RECORDS SHOWN below:

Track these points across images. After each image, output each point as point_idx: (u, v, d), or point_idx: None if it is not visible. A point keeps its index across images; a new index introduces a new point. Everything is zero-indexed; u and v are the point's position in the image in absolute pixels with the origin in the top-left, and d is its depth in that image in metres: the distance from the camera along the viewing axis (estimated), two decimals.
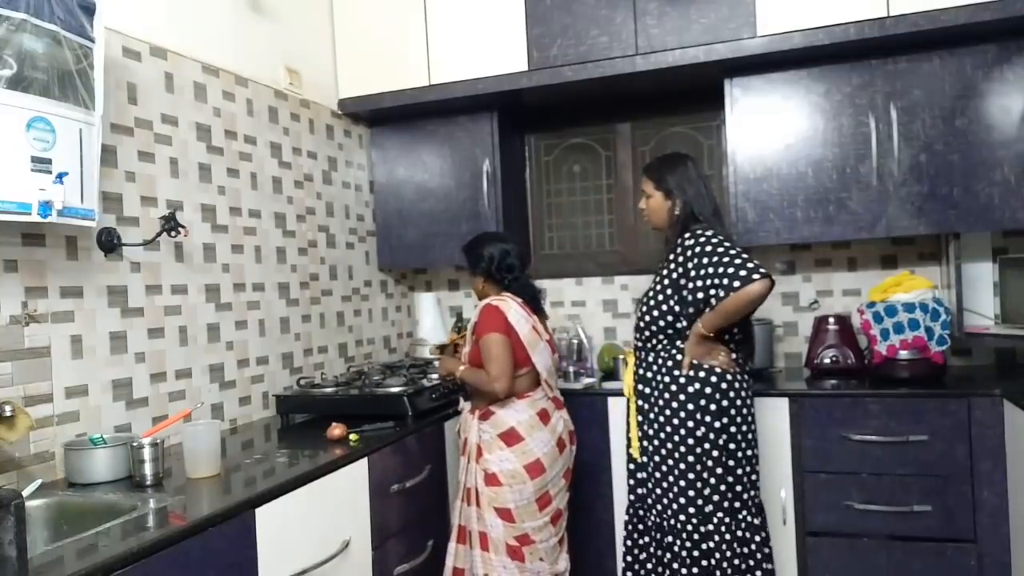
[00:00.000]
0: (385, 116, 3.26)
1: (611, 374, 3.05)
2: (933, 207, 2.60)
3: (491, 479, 2.31)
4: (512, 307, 2.39)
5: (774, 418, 2.57)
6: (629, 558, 2.39)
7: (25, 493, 1.55)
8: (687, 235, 2.21)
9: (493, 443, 2.33)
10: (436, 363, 2.75)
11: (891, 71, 2.64)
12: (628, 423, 2.37)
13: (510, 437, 2.32)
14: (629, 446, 2.36)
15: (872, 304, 2.71)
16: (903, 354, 2.61)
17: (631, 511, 2.38)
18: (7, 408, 1.63)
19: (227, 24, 2.54)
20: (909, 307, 2.62)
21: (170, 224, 2.12)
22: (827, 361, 2.81)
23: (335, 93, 3.14)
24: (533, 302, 2.49)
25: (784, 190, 2.76)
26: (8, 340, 1.75)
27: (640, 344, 2.34)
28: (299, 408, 2.55)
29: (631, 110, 3.36)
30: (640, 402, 2.32)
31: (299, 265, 2.84)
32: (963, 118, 2.57)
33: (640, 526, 2.37)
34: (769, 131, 2.78)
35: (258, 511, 1.65)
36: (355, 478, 2.03)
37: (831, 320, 2.85)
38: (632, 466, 2.36)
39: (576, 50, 2.84)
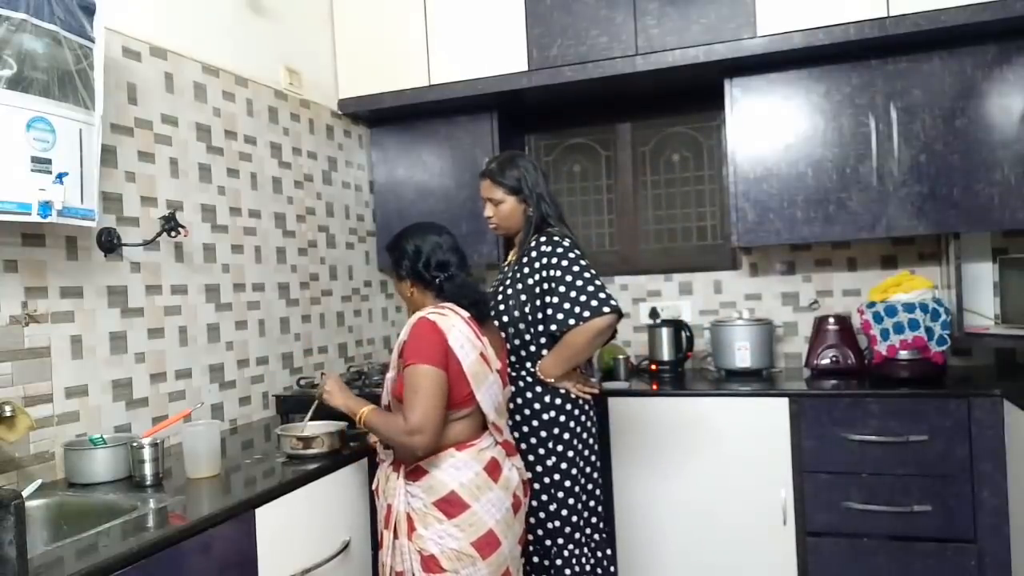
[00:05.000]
0: (385, 116, 3.26)
1: (611, 374, 3.04)
2: (933, 207, 2.60)
3: (430, 564, 1.73)
4: (456, 326, 1.78)
5: (774, 418, 2.57)
6: None
7: (25, 493, 1.55)
8: (543, 238, 2.09)
9: (428, 514, 1.75)
10: (324, 386, 1.93)
11: (891, 71, 2.64)
12: None
13: (450, 505, 1.74)
14: None
15: (872, 304, 2.71)
16: (903, 354, 2.61)
17: None
18: (7, 408, 1.63)
19: (227, 24, 2.54)
20: (909, 307, 2.62)
21: (170, 224, 2.12)
22: (827, 361, 2.81)
23: (335, 93, 3.14)
24: (477, 309, 1.89)
25: (784, 190, 2.76)
26: (8, 340, 1.75)
27: None
28: (299, 408, 2.54)
29: (631, 110, 3.36)
30: None
31: (299, 265, 2.84)
32: (963, 118, 2.57)
33: None
34: (769, 131, 2.78)
35: (258, 511, 1.65)
36: (355, 478, 2.03)
37: (831, 320, 2.85)
38: None
39: (576, 50, 2.84)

End of RECORDS SHOWN.

### TASK DETAILS
Go to the line with "14: (629, 446, 2.36)" in the entries above. Reproduce that line and each one after it to the end, exactly and without the pictures.

### EXERCISE RESULT
14: (629, 446, 2.36)
15: (872, 304, 2.71)
16: (903, 354, 2.61)
17: (631, 511, 2.38)
18: (7, 408, 1.63)
19: (227, 24, 2.54)
20: (909, 307, 2.62)
21: (170, 224, 2.12)
22: (827, 361, 2.81)
23: (335, 93, 3.14)
24: (533, 302, 2.49)
25: (784, 190, 2.76)
26: (8, 340, 1.75)
27: (640, 344, 2.34)
28: (299, 408, 2.55)
29: (631, 110, 3.36)
30: (640, 402, 2.32)
31: (299, 265, 2.84)
32: (963, 118, 2.57)
33: (640, 526, 2.37)
34: (769, 131, 2.78)
35: (258, 511, 1.65)
36: (355, 478, 2.03)
37: (831, 320, 2.85)
38: (632, 466, 2.36)
39: (576, 50, 2.84)
[00:05.000]
0: (385, 116, 3.26)
1: (611, 374, 3.04)
2: (933, 207, 2.60)
3: (430, 564, 1.73)
4: (456, 326, 1.78)
5: (774, 418, 2.57)
6: None
7: (25, 493, 1.55)
8: (543, 238, 2.09)
9: (428, 514, 1.75)
10: (324, 386, 1.93)
11: (891, 71, 2.64)
12: None
13: (450, 505, 1.74)
14: None
15: (872, 304, 2.71)
16: (903, 354, 2.61)
17: None
18: (7, 408, 1.63)
19: (227, 24, 2.54)
20: (909, 307, 2.62)
21: (170, 224, 2.12)
22: (827, 361, 2.81)
23: (335, 93, 3.14)
24: (477, 309, 1.89)
25: (784, 190, 2.76)
26: (8, 340, 1.75)
27: None
28: (299, 408, 2.54)
29: (631, 110, 3.36)
30: None
31: (299, 265, 2.84)
32: (963, 118, 2.57)
33: None
34: (769, 131, 2.78)
35: (258, 511, 1.65)
36: (355, 478, 2.03)
37: (831, 320, 2.85)
38: None
39: (576, 50, 2.84)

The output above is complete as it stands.